What you need to do:
Give the data back exactly. Leave out any images.

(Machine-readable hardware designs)
# # # # #

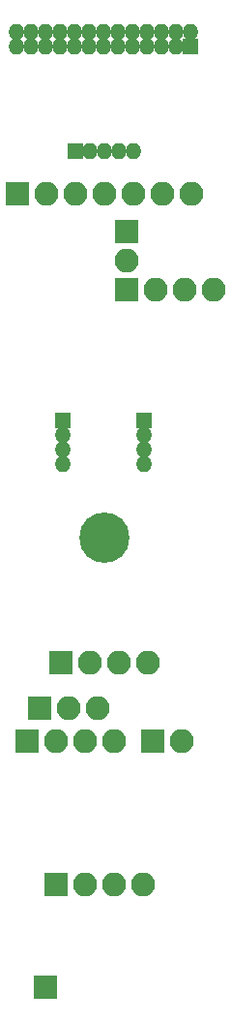
<source format=gbs>
G04 #@! TF.FileFunction,Soldermask,Bot*
%FSLAX46Y46*%
G04 Gerber Fmt 4.6, Leading zero omitted, Abs format (unit mm)*
G04 Created by KiCad (PCBNEW 4.0.7) date 06/01/18 18:40:32*
%MOMM*%
%LPD*%
G01*
G04 APERTURE LIST*
%ADD10C,0.100000*%
%ADD11C,4.400000*%
%ADD12R,2.100000X2.100000*%
%ADD13O,2.100000X2.100000*%
%ADD14R,1.400000X1.400000*%
%ADD15O,1.400000X1.400000*%
G04 APERTURE END LIST*
D10*
D11*
X38250000Y-75000000D03*
D12*
X40160000Y-53368000D03*
D13*
X42700000Y-53368000D03*
X45240000Y-53368000D03*
X47780000Y-53368000D03*
D14*
X45770000Y-32100000D03*
D15*
X45770000Y-30830000D03*
X44500000Y-32100000D03*
X44500000Y-30830000D03*
X43230000Y-32100000D03*
X43230000Y-30830000D03*
X41960000Y-32100000D03*
X41960000Y-30830000D03*
X40690000Y-32100000D03*
X40690000Y-30830000D03*
X39420000Y-32100000D03*
X39420000Y-30830000D03*
X38150000Y-32100000D03*
X38150000Y-30830000D03*
X36880000Y-32100000D03*
X36880000Y-30830000D03*
X35610000Y-32100000D03*
X35610000Y-30830000D03*
X34340000Y-32100000D03*
X34340000Y-30830000D03*
X33070000Y-32100000D03*
X33070000Y-30830000D03*
X31800000Y-32100000D03*
X31800000Y-30830000D03*
X30530000Y-32100000D03*
X30530000Y-30830000D03*
D12*
X33048000Y-114323000D03*
D14*
X34572000Y-64798000D03*
D15*
X34572000Y-66068000D03*
X34572000Y-67338000D03*
X34572000Y-68608000D03*
D14*
X41684000Y-64798000D03*
D15*
X41684000Y-66068000D03*
X41684000Y-67338000D03*
X41684000Y-68608000D03*
D12*
X30630000Y-44930000D03*
D13*
X33170000Y-44930000D03*
X35710000Y-44930000D03*
X38250000Y-44930000D03*
X40790000Y-44930000D03*
X43330000Y-44930000D03*
X45870000Y-44930000D03*
D12*
X42500000Y-92750000D03*
D13*
X45040000Y-92750000D03*
D12*
X31500000Y-92750000D03*
D13*
X34040000Y-92750000D03*
X36580000Y-92750000D03*
X39120000Y-92750000D03*
D12*
X32540000Y-89944000D03*
D13*
X35080000Y-89944000D03*
X37620000Y-89944000D03*
D12*
X40160000Y-48288000D03*
D13*
X40160000Y-50828000D03*
D14*
X35710000Y-41200000D03*
D15*
X36980000Y-41200000D03*
X38250000Y-41200000D03*
X39520000Y-41200000D03*
X40790000Y-41200000D03*
D12*
X34440000Y-85900000D03*
D13*
X36980000Y-85900000D03*
X39520000Y-85900000D03*
X42060000Y-85900000D03*
D12*
X34040000Y-105350000D03*
D13*
X36580000Y-105350000D03*
X39120000Y-105350000D03*
X41660000Y-105350000D03*
M02*

</source>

# # # # #

Exercise solution:
<source format=gbs>
G04 #@! TF.FileFunction,Soldermask,Bot*
%FSLAX46Y46*%
G04 Gerber Fmt 4.6, Leading zero omitted, Abs format (unit mm)*
G04 Created by KiCad (PCBNEW 4.0.7) date 06/01/18 18:40:32*
%MOMM*%
%LPD*%
G01*
G04 APERTURE LIST*
%ADD10C,0.100000*%
%ADD11C,4.400000*%
%ADD12R,2.100000X2.100000*%
%ADD13O,2.100000X2.100000*%
%ADD14R,1.400000X1.400000*%
%ADD15O,1.400000X1.400000*%
G04 APERTURE END LIST*
D10*
D11*
X38250000Y-75000000D03*
D12*
X40160000Y-53368000D03*
D13*
X42700000Y-53368000D03*
X45240000Y-53368000D03*
X47780000Y-53368000D03*
D14*
X45770000Y-32100000D03*
D15*
X45770000Y-30830000D03*
X44500000Y-32100000D03*
X44500000Y-30830000D03*
X43230000Y-32100000D03*
X43230000Y-30830000D03*
X41960000Y-32100000D03*
X41960000Y-30830000D03*
X40690000Y-32100000D03*
X40690000Y-30830000D03*
X39420000Y-32100000D03*
X39420000Y-30830000D03*
X38150000Y-32100000D03*
X38150000Y-30830000D03*
X36880000Y-32100000D03*
X36880000Y-30830000D03*
X35610000Y-32100000D03*
X35610000Y-30830000D03*
X34340000Y-32100000D03*
X34340000Y-30830000D03*
X33070000Y-32100000D03*
X33070000Y-30830000D03*
X31800000Y-32100000D03*
X31800000Y-30830000D03*
X30530000Y-32100000D03*
X30530000Y-30830000D03*
D12*
X33048000Y-114323000D03*
D14*
X34572000Y-64798000D03*
D15*
X34572000Y-66068000D03*
X34572000Y-67338000D03*
X34572000Y-68608000D03*
D14*
X41684000Y-64798000D03*
D15*
X41684000Y-66068000D03*
X41684000Y-67338000D03*
X41684000Y-68608000D03*
D12*
X30630000Y-44930000D03*
D13*
X33170000Y-44930000D03*
X35710000Y-44930000D03*
X38250000Y-44930000D03*
X40790000Y-44930000D03*
X43330000Y-44930000D03*
X45870000Y-44930000D03*
D12*
X42500000Y-92750000D03*
D13*
X45040000Y-92750000D03*
D12*
X31500000Y-92750000D03*
D13*
X34040000Y-92750000D03*
X36580000Y-92750000D03*
X39120000Y-92750000D03*
D12*
X32540000Y-89944000D03*
D13*
X35080000Y-89944000D03*
X37620000Y-89944000D03*
D12*
X40160000Y-48288000D03*
D13*
X40160000Y-50828000D03*
D14*
X35710000Y-41200000D03*
D15*
X36980000Y-41200000D03*
X38250000Y-41200000D03*
X39520000Y-41200000D03*
X40790000Y-41200000D03*
D12*
X34440000Y-85900000D03*
D13*
X36980000Y-85900000D03*
X39520000Y-85900000D03*
X42060000Y-85900000D03*
D12*
X34040000Y-105350000D03*
D13*
X36580000Y-105350000D03*
X39120000Y-105350000D03*
X41660000Y-105350000D03*
M02*

</source>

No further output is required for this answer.